The council has outlined its intention to shed “questionable candy and tat shops” from the capital’s key shopping destination as a part of its £150 million rejuvenation plan for the street.
It’s calling for powers to be devolved so it can “curb irresponsible behaviour by people using short-term let properties”.
Rachael Robathan, leader of the council, said Oxford Street “must be rejuvenated and the ubiquitous US-style sweet shops and tourist shops must be replaced”, securing alternatives for empty retail units.
She said: “Nobody wants to live in an area with empty shops – that goes for Oxford Street as much as it goes for Oxford.
“Nobody wants their local high street to be filled with questionable candy or tat shops. But more importantly, nobody wants to see the loss of jobs, which would come with a long-term decline of an Oxford Street District filled with empty or derelict buildings.”
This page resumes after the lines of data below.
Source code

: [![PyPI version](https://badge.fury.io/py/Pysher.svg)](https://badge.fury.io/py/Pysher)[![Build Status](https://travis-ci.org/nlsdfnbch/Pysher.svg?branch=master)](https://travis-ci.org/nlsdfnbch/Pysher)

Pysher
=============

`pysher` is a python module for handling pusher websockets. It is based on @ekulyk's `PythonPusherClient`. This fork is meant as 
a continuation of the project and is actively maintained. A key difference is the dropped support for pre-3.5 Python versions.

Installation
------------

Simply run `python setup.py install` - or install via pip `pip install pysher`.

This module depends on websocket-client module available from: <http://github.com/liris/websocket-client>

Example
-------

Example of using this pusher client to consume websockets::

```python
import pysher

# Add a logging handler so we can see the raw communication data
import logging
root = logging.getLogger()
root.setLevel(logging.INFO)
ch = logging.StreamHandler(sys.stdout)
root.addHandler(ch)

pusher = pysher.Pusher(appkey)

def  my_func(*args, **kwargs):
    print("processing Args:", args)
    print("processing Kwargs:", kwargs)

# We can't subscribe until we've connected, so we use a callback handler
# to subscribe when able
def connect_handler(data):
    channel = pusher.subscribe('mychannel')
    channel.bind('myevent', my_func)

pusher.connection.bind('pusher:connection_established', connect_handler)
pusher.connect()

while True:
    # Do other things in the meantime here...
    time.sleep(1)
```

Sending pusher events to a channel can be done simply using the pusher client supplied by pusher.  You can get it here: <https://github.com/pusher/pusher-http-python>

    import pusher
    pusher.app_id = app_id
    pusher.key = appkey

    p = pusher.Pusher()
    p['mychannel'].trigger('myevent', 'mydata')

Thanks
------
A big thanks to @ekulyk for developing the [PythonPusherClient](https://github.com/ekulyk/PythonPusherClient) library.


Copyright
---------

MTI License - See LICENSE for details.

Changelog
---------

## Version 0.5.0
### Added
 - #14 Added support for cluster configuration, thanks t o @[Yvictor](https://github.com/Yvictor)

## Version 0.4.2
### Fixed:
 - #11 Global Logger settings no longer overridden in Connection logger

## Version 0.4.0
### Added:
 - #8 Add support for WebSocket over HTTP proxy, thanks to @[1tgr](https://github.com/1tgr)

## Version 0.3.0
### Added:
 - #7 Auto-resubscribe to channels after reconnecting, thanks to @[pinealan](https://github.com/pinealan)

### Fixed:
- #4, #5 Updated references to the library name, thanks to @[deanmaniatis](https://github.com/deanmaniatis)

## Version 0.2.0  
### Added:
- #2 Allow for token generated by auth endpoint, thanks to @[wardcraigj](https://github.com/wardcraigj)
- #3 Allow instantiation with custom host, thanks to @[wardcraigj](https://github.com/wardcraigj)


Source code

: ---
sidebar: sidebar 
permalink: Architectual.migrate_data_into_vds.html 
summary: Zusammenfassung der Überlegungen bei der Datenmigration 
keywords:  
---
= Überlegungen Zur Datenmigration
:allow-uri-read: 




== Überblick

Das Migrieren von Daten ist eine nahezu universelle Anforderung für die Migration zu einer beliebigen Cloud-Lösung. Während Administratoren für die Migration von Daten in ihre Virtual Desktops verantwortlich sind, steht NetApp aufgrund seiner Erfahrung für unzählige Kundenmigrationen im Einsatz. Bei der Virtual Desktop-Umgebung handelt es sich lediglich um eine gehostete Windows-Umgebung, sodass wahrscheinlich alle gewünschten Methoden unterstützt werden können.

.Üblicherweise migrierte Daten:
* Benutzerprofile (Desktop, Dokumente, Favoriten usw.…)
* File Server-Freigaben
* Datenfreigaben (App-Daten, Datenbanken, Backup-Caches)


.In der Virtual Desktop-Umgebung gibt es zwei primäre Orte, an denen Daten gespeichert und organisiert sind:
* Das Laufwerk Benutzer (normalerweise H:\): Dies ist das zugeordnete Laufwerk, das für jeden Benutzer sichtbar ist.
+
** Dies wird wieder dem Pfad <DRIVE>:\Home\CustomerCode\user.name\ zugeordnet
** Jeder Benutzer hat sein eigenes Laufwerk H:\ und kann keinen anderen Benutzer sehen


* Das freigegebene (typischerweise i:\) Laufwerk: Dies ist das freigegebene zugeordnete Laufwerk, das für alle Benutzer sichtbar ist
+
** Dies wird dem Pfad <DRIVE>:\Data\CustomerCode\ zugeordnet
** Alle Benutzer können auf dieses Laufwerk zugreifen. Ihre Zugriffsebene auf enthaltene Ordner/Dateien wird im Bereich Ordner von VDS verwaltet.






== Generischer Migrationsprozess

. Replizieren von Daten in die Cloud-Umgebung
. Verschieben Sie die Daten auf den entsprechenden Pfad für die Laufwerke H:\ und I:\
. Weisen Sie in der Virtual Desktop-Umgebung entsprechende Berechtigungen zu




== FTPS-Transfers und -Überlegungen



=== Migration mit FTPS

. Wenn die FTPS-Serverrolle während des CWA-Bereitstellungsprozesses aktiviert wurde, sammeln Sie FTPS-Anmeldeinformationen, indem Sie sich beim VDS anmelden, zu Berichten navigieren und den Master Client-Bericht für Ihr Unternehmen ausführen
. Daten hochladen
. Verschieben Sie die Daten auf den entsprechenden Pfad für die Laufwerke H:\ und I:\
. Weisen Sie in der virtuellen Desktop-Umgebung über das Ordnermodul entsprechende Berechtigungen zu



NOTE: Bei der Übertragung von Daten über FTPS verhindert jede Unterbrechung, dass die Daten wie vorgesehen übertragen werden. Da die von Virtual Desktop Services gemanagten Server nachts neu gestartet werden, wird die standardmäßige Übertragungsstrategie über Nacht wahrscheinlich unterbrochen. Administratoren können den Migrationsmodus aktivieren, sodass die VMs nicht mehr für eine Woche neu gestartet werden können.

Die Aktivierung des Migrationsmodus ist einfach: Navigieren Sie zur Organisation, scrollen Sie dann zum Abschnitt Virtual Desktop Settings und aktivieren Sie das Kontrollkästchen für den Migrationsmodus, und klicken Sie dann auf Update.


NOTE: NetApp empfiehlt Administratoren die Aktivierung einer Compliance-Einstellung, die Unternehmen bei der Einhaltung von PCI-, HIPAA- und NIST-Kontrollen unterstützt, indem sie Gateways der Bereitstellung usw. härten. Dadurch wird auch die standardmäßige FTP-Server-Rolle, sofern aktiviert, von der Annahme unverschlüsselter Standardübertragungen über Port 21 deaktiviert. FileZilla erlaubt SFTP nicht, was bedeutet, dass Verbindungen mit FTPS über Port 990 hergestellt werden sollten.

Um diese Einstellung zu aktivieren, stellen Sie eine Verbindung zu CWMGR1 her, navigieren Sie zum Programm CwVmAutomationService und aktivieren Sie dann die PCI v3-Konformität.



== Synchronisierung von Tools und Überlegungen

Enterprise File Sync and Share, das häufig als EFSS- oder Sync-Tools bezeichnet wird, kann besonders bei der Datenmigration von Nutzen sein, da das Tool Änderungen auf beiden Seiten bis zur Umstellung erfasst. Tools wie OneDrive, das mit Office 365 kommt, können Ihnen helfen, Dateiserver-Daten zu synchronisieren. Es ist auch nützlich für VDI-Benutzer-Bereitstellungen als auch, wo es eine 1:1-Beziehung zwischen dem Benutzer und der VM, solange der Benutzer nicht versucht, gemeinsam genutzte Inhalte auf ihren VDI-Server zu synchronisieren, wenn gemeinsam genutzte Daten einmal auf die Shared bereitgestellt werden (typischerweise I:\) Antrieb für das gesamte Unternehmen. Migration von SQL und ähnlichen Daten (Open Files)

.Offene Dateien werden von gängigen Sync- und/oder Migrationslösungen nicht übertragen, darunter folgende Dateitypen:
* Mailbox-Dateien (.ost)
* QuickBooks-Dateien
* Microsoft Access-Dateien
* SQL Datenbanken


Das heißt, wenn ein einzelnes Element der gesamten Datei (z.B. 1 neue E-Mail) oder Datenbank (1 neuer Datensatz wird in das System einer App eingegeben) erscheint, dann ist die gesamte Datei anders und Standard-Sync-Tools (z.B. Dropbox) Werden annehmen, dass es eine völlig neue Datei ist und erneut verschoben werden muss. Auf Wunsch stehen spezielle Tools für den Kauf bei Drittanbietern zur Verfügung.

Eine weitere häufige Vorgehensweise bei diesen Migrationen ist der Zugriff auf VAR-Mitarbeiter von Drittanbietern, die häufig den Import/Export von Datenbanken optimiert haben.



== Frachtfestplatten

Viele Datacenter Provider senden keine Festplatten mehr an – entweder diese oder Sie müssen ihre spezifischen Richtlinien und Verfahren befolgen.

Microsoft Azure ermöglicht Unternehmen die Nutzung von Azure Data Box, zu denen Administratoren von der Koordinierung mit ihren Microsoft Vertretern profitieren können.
It’s thought more of these kinds of businesses are opening after the pandemic accelerated the decline of traditional bricks-and-mortar retail with landlords filling empty spaces on short-term leases.
Retailers including Topshop, House of Fraser, Debenhams and Gap have all closed Oxford Street stores leaving gaping holes in the landscape.
And although Robathan noted “there are beacons of hope”, such as IKEA moving to the street, and the Elizabeth Line finally due to open later this year, she added that “unless we do something, the decline of Oxford Street will continue.”